ACTIVITY:
Write out every entry exactly as given, but omit the pictures.

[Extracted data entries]
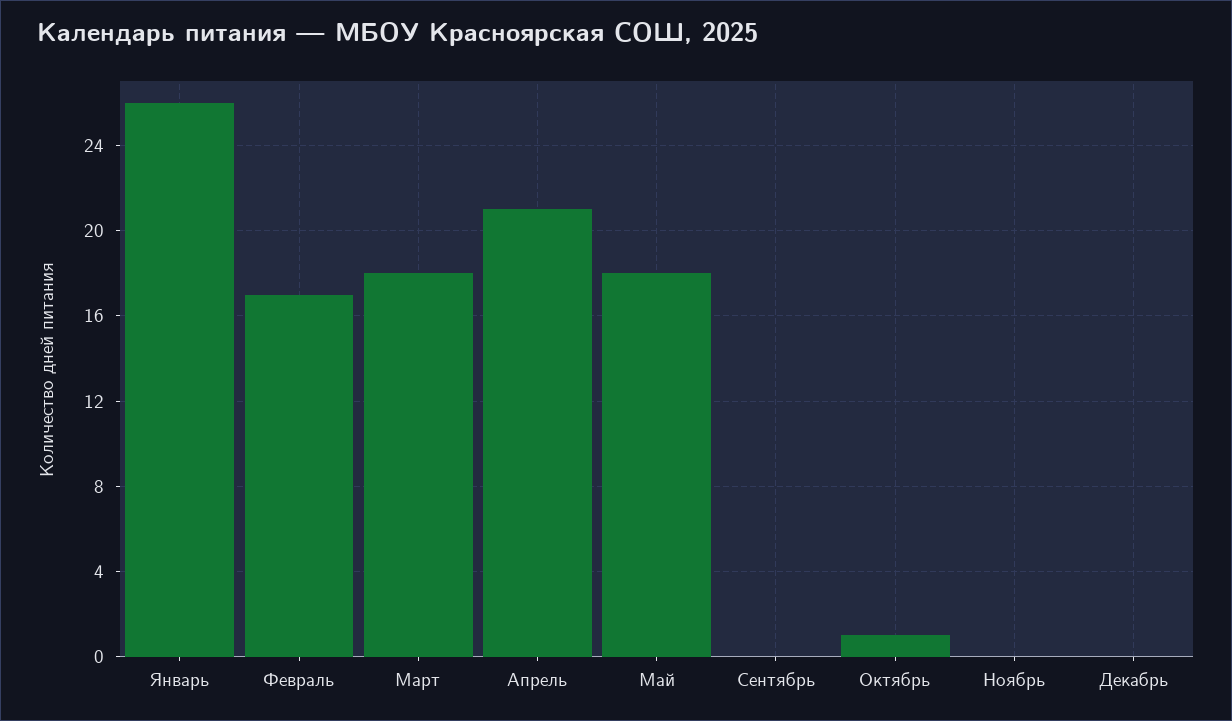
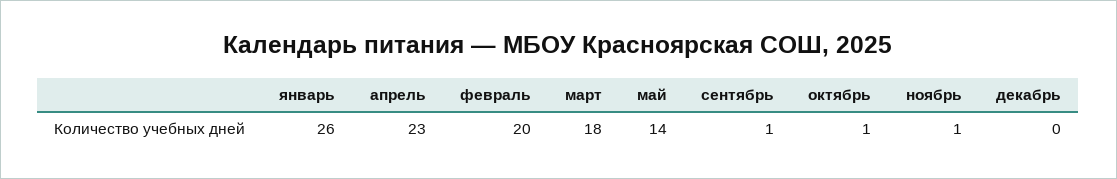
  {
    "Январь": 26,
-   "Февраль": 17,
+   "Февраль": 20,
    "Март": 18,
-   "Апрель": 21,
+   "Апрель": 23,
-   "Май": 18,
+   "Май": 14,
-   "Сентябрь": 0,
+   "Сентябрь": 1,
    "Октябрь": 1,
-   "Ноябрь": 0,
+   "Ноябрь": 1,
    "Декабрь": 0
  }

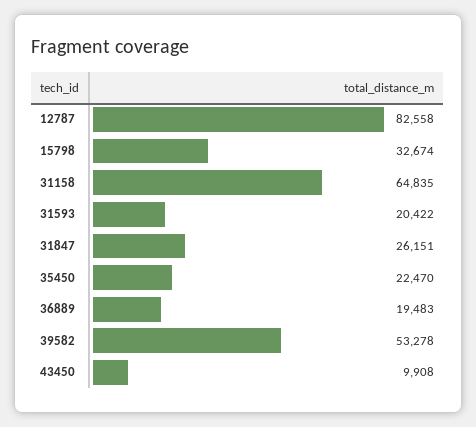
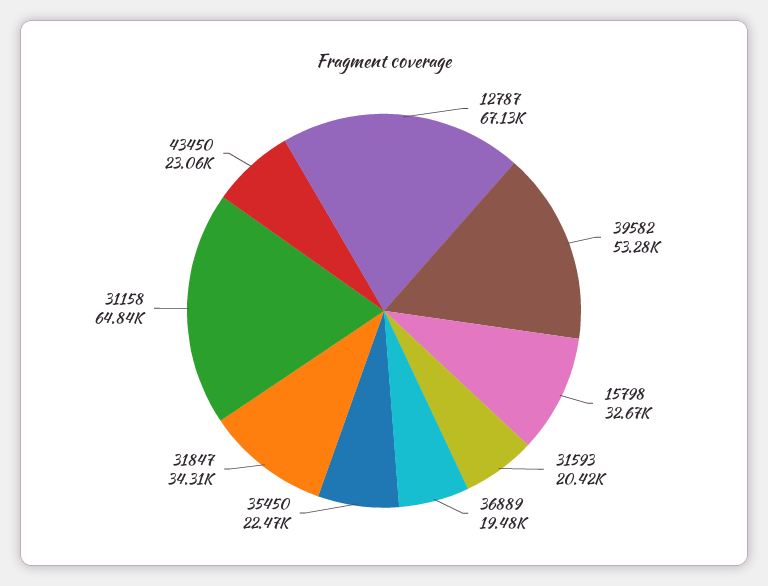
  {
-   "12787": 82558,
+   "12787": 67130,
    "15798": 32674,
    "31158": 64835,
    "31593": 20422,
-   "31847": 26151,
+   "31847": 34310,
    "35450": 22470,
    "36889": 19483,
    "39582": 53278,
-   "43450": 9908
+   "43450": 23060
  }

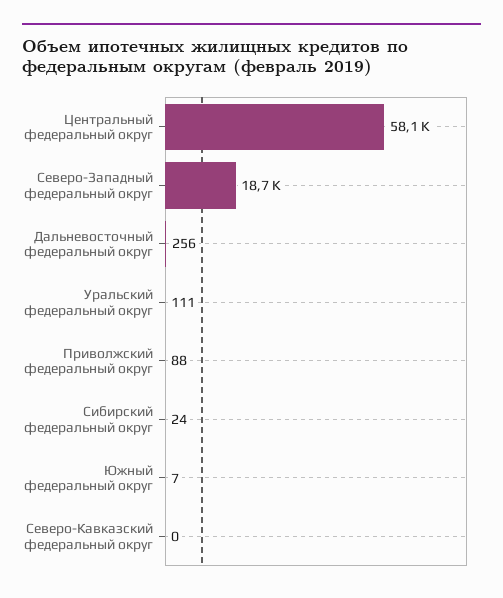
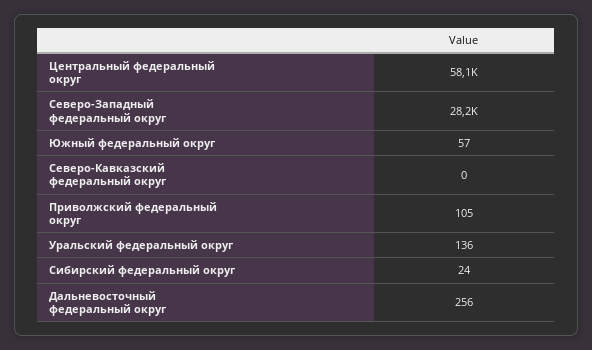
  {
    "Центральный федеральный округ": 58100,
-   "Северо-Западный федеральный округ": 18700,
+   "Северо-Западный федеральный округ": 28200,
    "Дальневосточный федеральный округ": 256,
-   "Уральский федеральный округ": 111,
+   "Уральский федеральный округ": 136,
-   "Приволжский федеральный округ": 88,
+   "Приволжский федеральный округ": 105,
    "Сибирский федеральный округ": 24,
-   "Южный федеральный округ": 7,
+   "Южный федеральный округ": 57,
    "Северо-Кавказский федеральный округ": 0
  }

REPLY TO THE TASK:
  {
    "Январь": 26,
-   "Февраль": 17,
+   "Февраль": 20,
    "Март": 18,
-   "Апрель": 21,
+   "Апрель": 23,
-   "Май": 18,
+   "Май": 14,
-   "Сентябрь": 0,
+   "Сентябрь": 1,
    "Октябрь": 1,
-   "Ноябрь": 0,
+   "Ноябрь": 1,
    "Декабрь": 0
  }

  {
-   "12787": 82558,
+   "12787": 67130,
    "15798": 32674,
    "31158": 64835,
    "31593": 20422,
-   "31847": 26151,
+   "31847": 34310,
    "35450": 22470,
    "36889": 19483,
    "39582": 53278,
-   "43450": 9908
+   "43450": 23060
  }

  {
    "Центральный федеральный округ": 58100,
-   "Северо-Западный федеральный округ": 18700,
+   "Северо-Западный федеральный округ": 28200,
    "Дальневосточный федеральный округ": 256,
-   "Уральский федеральный округ": 111,
+   "Уральский федеральный округ": 136,
-   "Приволжский федеральный округ": 88,
+   "Приволжский федеральный округ": 105,
    "Сибирский федеральный округ": 24,
-   "Южный федеральный округ": 7,
+   "Южный федеральный округ": 57,
    "Северо-Кавказский федеральный округ": 0
  }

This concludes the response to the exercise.